■ Data shown ■

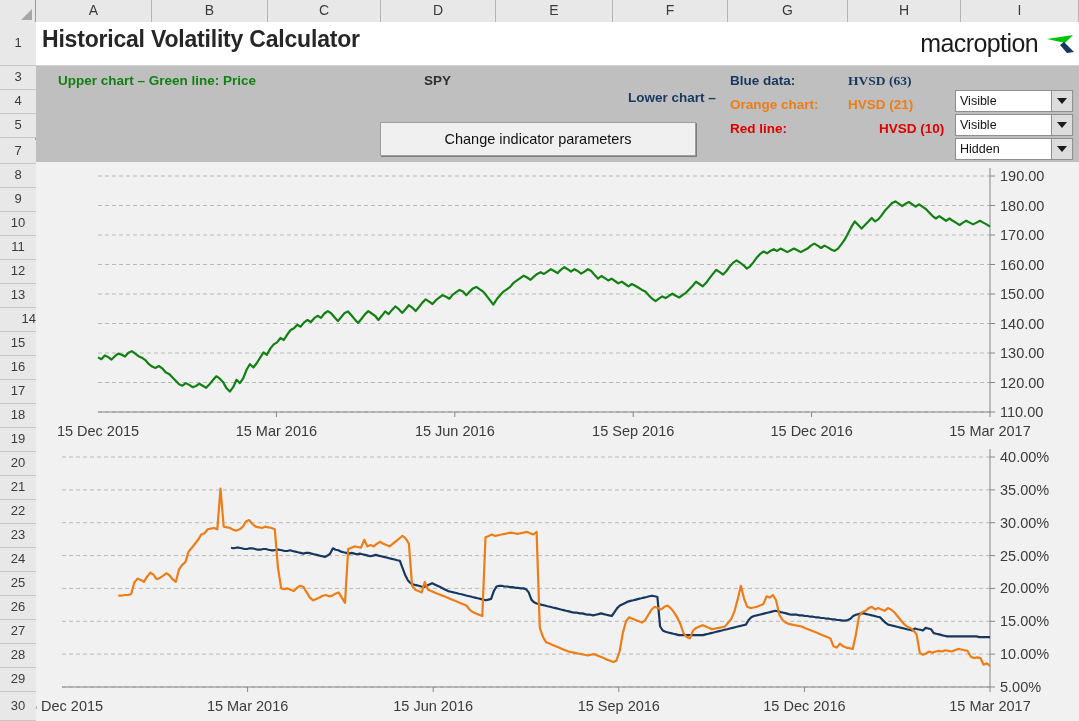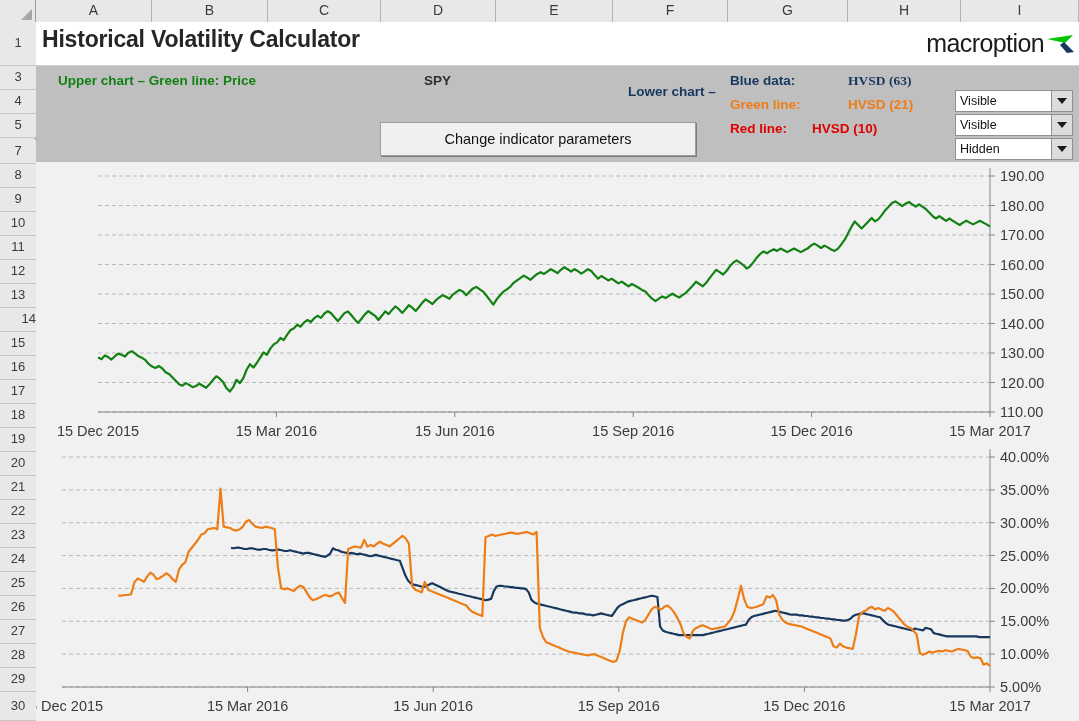"macroption" .logo { gap: 1px -> 7px }
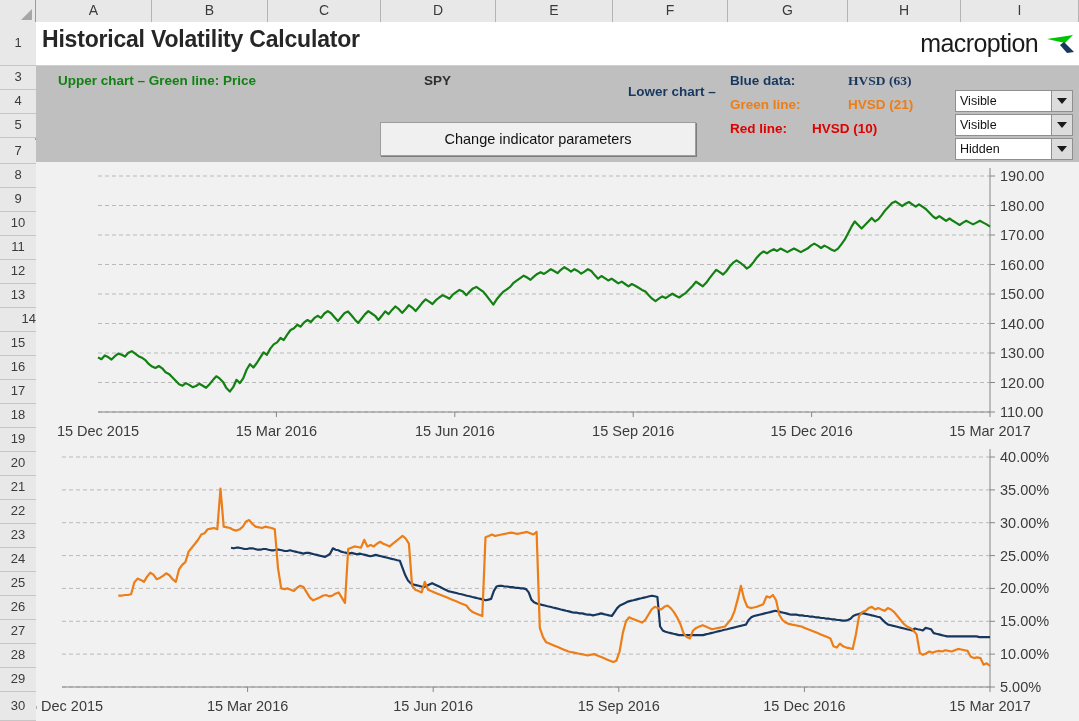"Lower chart –" div.lbl { top: 18px -> 24px }
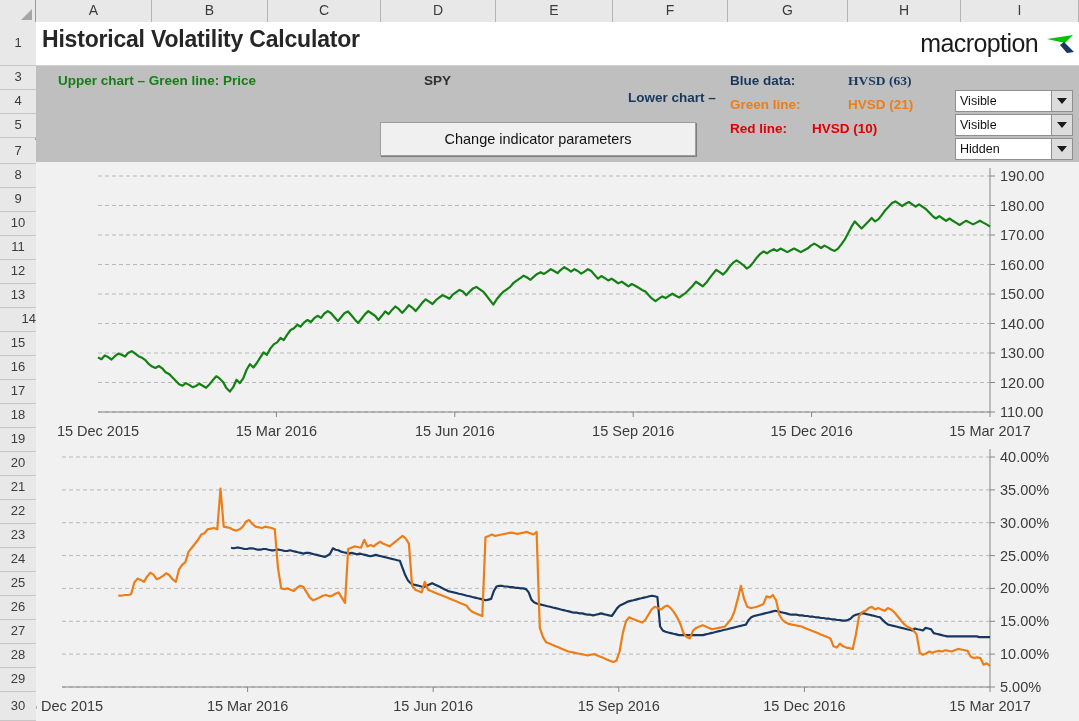"Green line:" div.lbl { text: Green line -> Orange chart }
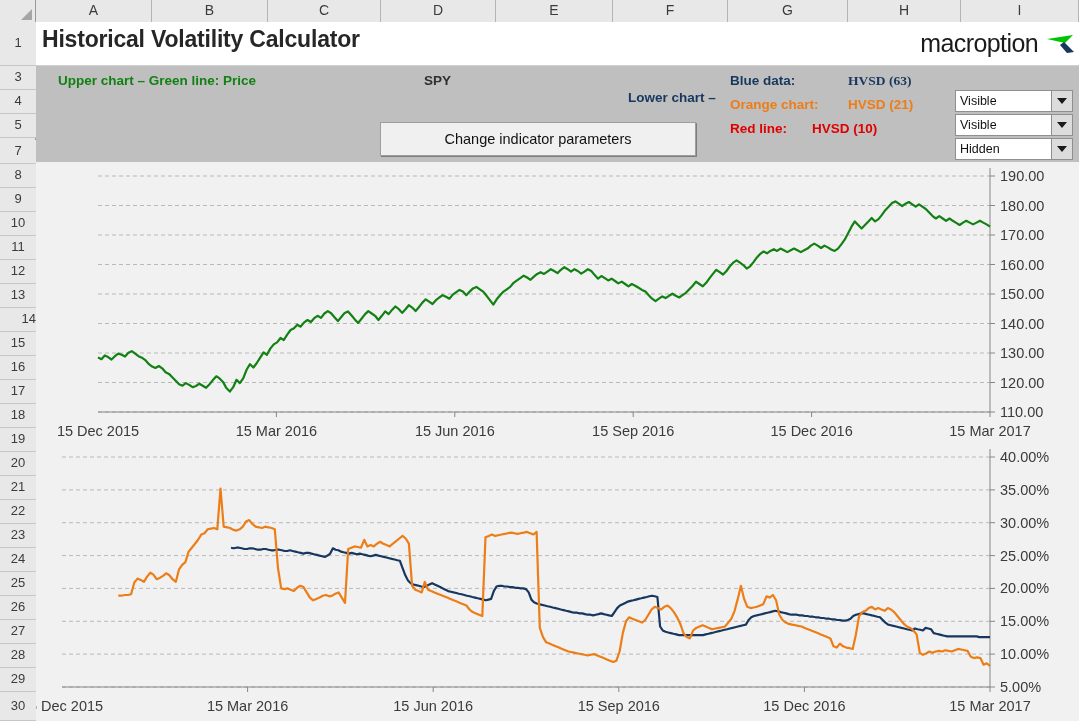"HVSD (10)" div.lbl { left: 776px -> 843px }
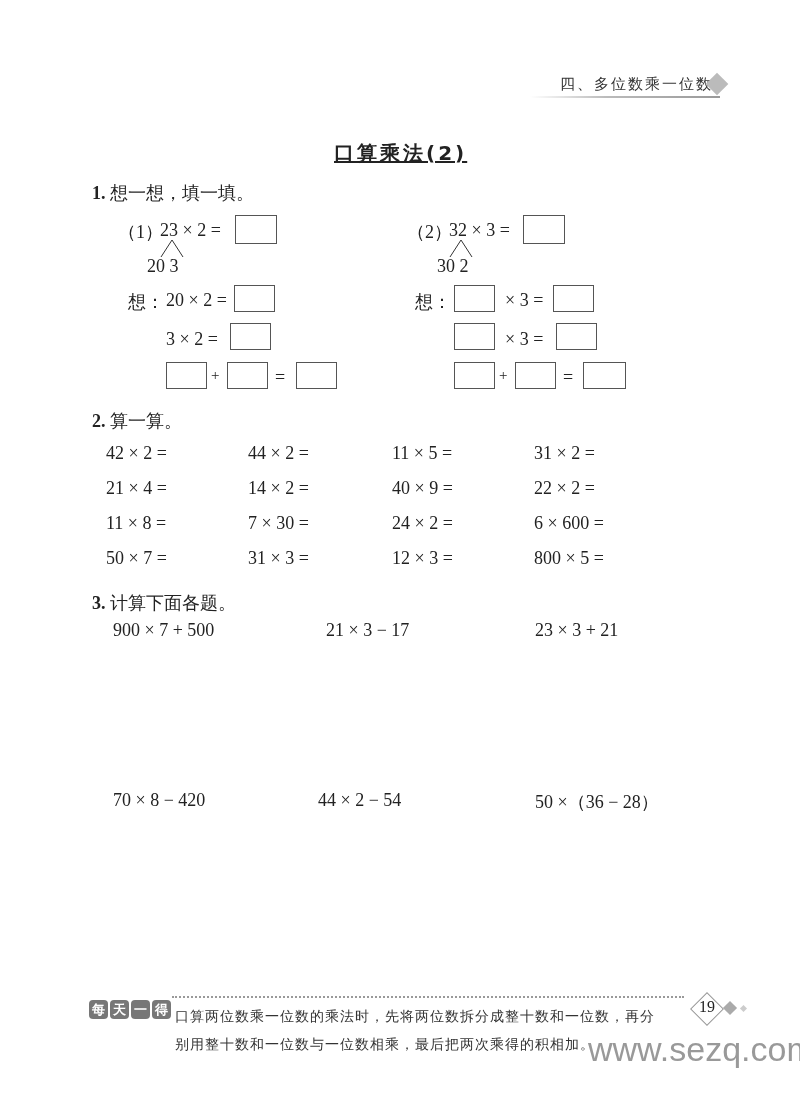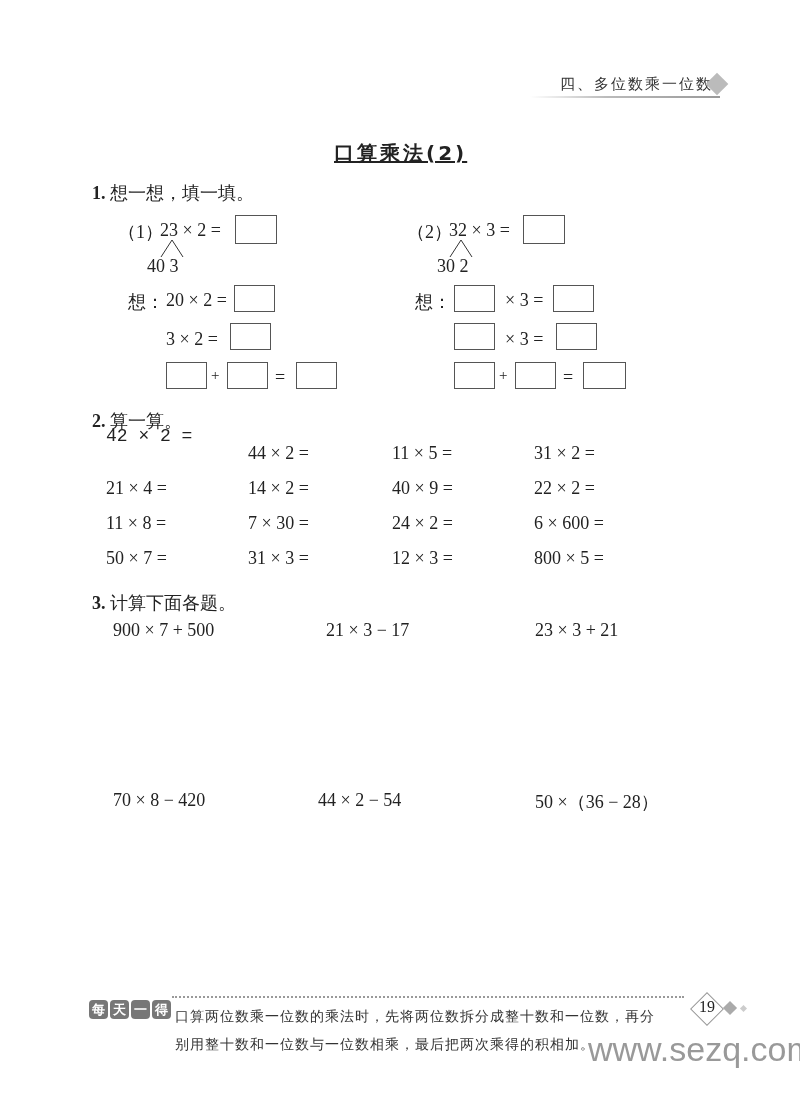"40" span { text: 40 -> 20 }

■ Exercise details ■
Your copy should hold exactly the lines from the one with "left: 776px ->" through the end of the records, both included, and no pictures.

■ Answer to this problem ■
"HVSD (10)" div.lbl { left: 776px -> 843px }
"40" span { text: 40 -> 20 }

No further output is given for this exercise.